■ **Exercise description**
Rewrite the lines of all the items below as a Markdown table with two columns, Row and Entry. Put a running number in Row and one line in Entry, and skip any blank lines.

■ **Available data**
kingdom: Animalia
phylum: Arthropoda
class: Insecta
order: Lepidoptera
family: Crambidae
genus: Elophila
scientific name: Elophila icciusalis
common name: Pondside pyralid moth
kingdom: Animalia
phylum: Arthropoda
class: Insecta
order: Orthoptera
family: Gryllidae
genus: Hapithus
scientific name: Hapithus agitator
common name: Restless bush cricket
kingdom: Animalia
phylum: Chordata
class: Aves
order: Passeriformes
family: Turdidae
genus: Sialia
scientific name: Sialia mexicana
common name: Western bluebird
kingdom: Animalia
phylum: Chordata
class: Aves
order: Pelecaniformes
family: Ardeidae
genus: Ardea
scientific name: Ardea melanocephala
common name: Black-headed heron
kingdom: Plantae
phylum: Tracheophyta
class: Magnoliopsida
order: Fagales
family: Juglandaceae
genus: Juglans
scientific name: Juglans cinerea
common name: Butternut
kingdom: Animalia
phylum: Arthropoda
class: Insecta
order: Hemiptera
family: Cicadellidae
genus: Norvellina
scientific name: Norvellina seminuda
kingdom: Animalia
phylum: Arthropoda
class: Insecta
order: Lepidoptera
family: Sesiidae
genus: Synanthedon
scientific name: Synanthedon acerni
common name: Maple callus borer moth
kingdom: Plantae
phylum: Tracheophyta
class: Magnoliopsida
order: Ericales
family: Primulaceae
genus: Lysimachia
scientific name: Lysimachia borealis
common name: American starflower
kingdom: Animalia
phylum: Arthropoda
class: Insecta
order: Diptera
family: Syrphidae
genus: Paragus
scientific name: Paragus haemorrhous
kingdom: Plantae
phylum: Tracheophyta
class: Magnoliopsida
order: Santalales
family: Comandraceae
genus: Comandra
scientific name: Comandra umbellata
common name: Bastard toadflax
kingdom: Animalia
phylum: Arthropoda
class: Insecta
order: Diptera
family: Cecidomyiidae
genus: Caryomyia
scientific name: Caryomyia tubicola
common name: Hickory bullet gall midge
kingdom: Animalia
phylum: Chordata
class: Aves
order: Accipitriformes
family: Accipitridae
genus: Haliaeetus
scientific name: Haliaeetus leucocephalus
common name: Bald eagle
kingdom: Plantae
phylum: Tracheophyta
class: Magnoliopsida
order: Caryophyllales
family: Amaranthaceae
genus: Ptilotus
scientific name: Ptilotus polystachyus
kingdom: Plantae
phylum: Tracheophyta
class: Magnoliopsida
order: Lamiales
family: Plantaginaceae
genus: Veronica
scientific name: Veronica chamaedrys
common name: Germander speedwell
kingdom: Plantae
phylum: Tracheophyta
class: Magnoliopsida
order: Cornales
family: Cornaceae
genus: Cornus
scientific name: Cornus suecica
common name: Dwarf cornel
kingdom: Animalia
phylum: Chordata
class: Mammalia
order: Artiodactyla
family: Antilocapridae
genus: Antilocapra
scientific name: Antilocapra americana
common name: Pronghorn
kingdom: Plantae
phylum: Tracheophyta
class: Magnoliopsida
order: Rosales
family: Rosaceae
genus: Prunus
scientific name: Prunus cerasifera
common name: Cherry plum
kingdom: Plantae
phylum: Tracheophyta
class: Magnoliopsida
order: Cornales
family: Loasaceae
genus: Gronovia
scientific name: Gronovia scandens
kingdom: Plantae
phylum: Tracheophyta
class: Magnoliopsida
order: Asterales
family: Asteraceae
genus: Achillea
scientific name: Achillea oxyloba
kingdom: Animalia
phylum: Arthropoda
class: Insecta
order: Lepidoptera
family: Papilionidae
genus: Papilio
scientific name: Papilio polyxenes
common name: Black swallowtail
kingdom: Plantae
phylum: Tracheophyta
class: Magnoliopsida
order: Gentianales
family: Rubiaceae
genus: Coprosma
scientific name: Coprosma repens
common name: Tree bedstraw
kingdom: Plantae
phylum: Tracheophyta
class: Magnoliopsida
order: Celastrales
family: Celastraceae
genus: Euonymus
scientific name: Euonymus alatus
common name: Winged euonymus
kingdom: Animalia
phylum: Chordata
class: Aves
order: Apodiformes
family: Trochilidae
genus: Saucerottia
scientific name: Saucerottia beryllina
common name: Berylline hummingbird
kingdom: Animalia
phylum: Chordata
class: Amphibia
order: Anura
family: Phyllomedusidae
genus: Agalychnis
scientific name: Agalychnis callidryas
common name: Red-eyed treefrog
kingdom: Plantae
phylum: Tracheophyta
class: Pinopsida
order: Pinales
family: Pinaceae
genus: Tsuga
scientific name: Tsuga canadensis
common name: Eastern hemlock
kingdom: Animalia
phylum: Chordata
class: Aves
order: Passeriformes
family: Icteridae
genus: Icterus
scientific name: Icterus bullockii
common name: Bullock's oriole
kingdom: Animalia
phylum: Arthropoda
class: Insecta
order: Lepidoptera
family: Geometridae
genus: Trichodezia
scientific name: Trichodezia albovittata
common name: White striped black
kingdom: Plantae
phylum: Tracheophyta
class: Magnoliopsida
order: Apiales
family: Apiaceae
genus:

■ **Response**
| Row | Entry |
|---|---|
| 1 | kingdom: Animalia |
| 2 | phylum: Arthropoda |
| 3 | class: Insecta |
| 4 | order: Lepidoptera |
| 5 | family: Crambidae |
| 6 | genus: Elophila |
| 7 | scientific name: Elophila icciusalis |
| 8 | common name: Pondside pyralid moth |
| 9 | kingdom: Animalia |
| 10 | phylum: Arthropoda |
| 11 | class: Insecta |
| 12 | order: Orthoptera |
| 13 | family: Gryllidae |
| 14 | genus: Hapithus |
| 15 | scientific name: Hapithus agitator |
| 16 | common name: Restless bush cricket |
| 17 | kingdom: Animalia |
| 18 | phylum: Chordata |
| 19 | class: Aves |
| 20 | order: Passeriformes |
| 21 | family: Turdidae |
| 22 | genus: Sialia |
| 23 | scientific name: Sialia mexicana |
| 24 | common name: Western bluebird |
| 25 | kingdom: Animalia |
| 26 | phylum: Chordata |
| 27 | class: Aves |
| 28 | order: Pelecaniformes |
| 29 | family: Ardeidae |
| 30 | genus: Ardea |
| 31 | scientific name: Ardea melanocephala |
| 32 | common name: Black-headed heron |
| 33 | kingdom: Plantae |
| 34 | phylum: Tracheophyta |
| 35 | class: Magnoliopsida |
| 36 | order: Fagales |
| 37 | family: Juglandaceae |
| 38 | genus: Juglans |
| 39 | scientific name: Juglans cinerea |
| 40 | common name: Butternut |
| 41 | kingdom: Animalia |
| 42 | phylum: Arthropoda |
| 43 | class: Insecta |
| 44 | order: Hemiptera |
| 45 | family: Cicadellidae |
| 46 | genus: Norvellina |
| 47 | scientific name: Norvellina seminuda |
| 48 | kingdom: Animalia |
| 49 | phylum: Arthropoda |
| 50 | class: Insecta |
| 51 | order: Lepidoptera |
| 52 | family: Sesiidae |
| 53 | genus: Synanthedon |
| 54 | scientific name: Synanthedon acerni |
| 55 | common name: Maple callus borer moth |
| 56 | kingdom: Plantae |
| 57 | phylum: Tracheophyta |
| 58 | class: Magnoliopsida |
| 59 | order: Ericales |
| 60 | family: Primulaceae |
| 61 | genus: Lysimachia |
| 62 | scientific name: Lysimachia borealis |
| 63 | common name: American starflower |
| 64 | kingdom: Animalia |
| 65 | phylum: Arthropoda |
| 66 | class: Insecta |
| 67 | order: Diptera |
| 68 | family: Syrphidae |
| 69 | genus: Paragus |
| 70 | scientific name: Paragus haemorrhous |
| 71 | kingdom: Plantae |
| 72 | phylum: Tracheophyta |
| 73 | class: Magnoliopsida |
| 74 | order: Santalales |
| 75 | family: Comandraceae |
| 76 | genus: Comandra |
| 77 | scientific name: Comandra umbellata |
| 78 | common name: Bastard toadflax |
| 79 | kingdom: Animalia |
| 80 | phylum: Arthropoda |
| 81 | class: Insecta |
| 82 | order: Diptera |
| 83 | family: Cecidomyiidae |
| 84 | genus: Caryomyia |
| 85 | scientific name: Caryomyia tubicola |
| 86 | common name: Hickory bullet gall midge |
| 87 | kingdom: Animalia |
| 88 | phylum: Chordata |
| 89 | class: Aves |
| 90 | order: Accipitriformes |
| 91 | family: Accipitridae |
| 92 | genus: Haliaeetus |
| 93 | scientific name: Haliaeetus leucocephalus |
| 94 | common name: Bald eagle |
| 95 | kingdom: Plantae |
| 96 | phylum: Tracheophyta |
| 97 | class: Magnoliopsida |
| 98 | order: Caryophyllales |
| 99 | family: Amaranthaceae |
| 100 | genus: Ptilotus |
| 101 | scientific name: Ptilotus polystachyus |
| 102 | kingdom: Plantae |
| 103 | phylum: Tracheophyta |
| 104 | class: Magnoliopsida |
| 105 | order: Lamiales |
| 106 | family: Plantaginaceae |
| 107 | genus: Veronica |
| 108 | scientific name: Veronica chamaedrys |
| 109 | common name: Germander speedwell |
| 110 | kingdom: Plantae |
| 111 | phylum: Tracheophyta |
| 112 | class: Magnoliopsida |
| 113 | order: Cornales |
| 114 | family: Cornaceae |
| 115 | genus: Cornus |
| 116 | scientific name: Cornus suecica |
| 117 | common name: Dwarf cornel |
| 118 | kingdom: Animalia |
| 119 | phylum: Chordata |
| 120 | class: Mammalia |
| 121 | order: Artiodactyla |
| 122 | family: Antilocapridae |
| 123 | genus: Antilocapra |
| 124 | scientific name: Antilocapra americana |
| 125 | common name: Pronghorn |
| 126 | kingdom: Plantae |
| 127 | phylum: Tracheophyta |
| 128 | class: Magnoliopsida |
| 129 | order: Rosales |
| 130 | family: Rosaceae |
| 131 | genus: Prunus |
| 132 | scientific name: Prunus cerasifera |
| 133 | common name: Cherry plum |
| 134 | kingdom: Plantae |
| 135 | phylum: Tracheophyta |
| 136 | class: Magnoliopsida |
| 137 | order: Cornales |
| 138 | family: Loasaceae |
| 139 | genus: Gronovia |
| 140 | scientific name: Gronovia scandens |
| 141 | kingdom: Plantae |
| 142 | phylum: Tracheophyta |
| 143 | class: Magnoliopsida |
| 144 | order: Asterales |
| 145 | family: Asteraceae |
| 146 | genus: Achillea |
| 147 | scientific name: Achillea oxyloba |
| 148 | kingdom: Animalia |
| 149 | phylum: Arthropoda |
| 150 | class: Insecta |
| 151 | order: Lepidoptera |
| 152 | family: Papilionidae |
| 153 | genus: Papilio |
| 154 | scientific name: Papilio polyxenes |
| 155 | common name: Black swallowtail |
| 156 | kingdom: Plantae |
| 157 | phylum: Tracheophyta |
| 158 | class: Magnoliopsida |
| 159 | order: Gentianales |
| 160 | family: Rubiaceae |
| 161 | genus: Coprosma |
| 162 | scientific name: Coprosma repens |
| 163 | common name: Tree bedstraw |
| 164 | kingdom: Plantae |
| 165 | phylum: Tracheophyta |
| 166 | class: Magnoliopsida |
| 167 | order: Celastrales |
| 168 | family: Celastraceae |
| 169 | genus: Euonymus |
| 170 | scientific name: Euonymus alatus |
| 171 | common name: Winged euonymus |
| 172 | kingdom: Animalia |
| 173 | phylum: Chordata |
| 174 | class: Aves |
| 175 | order: Apodiformes |
| 176 | family: Trochilidae |
| 177 | genus: Saucerottia |
| 178 | scientific name: Saucerottia beryllina |
| 179 | common name: Berylline hummingbird |
| 180 | kingdom: Animalia |
| 181 | phylum: Chordata |
| 182 | class: Amphibia |
| 183 | order: Anura |
| 184 | family: Phyllomedusidae |
| 185 | genus: Agalychnis |
| 186 | scientific name: Agalychnis callidryas |
| 187 | common name: Red-eyed treefrog |
| 188 | kingdom: Plantae |
| 189 | phylum: Tracheophyta |
| 190 | class: Pinopsida |
| 191 | order: Pinales |
| 192 | family: Pinaceae |
| 193 | genus: Tsuga |
| 194 | scientific name: Tsuga canadensis |
| 195 | common name: Eastern hemlock |
| 196 | kingdom: Animalia |
| 197 | phylum: Chordata |
| 198 | class: Aves |
| 199 | order: Passeriformes |
| 200 | family: Icteridae |
| 201 | genus: Icterus |
| 202 | scientific name: Icterus bullockii |
| 203 | common name: Bullock's oriole |
| 204 | kingdom: Animalia |
| 205 | phylum: Arthropoda |
| 206 | class: Insecta |
| 207 | order: Lepidoptera |
| 208 | family: Geometridae |
| 209 | genus: Trichodezia |
| 210 | scientific name: Trichodezia albovittata |
| 211 | common name: White striped black |
| 212 | kingdom: Plantae |
| 213 | phylum: Tracheophyta |
| 214 | class: Magnoliopsida |
| 215 | order: Apiales |
| 216 | family: Apiaceae |
| 217 | genus: |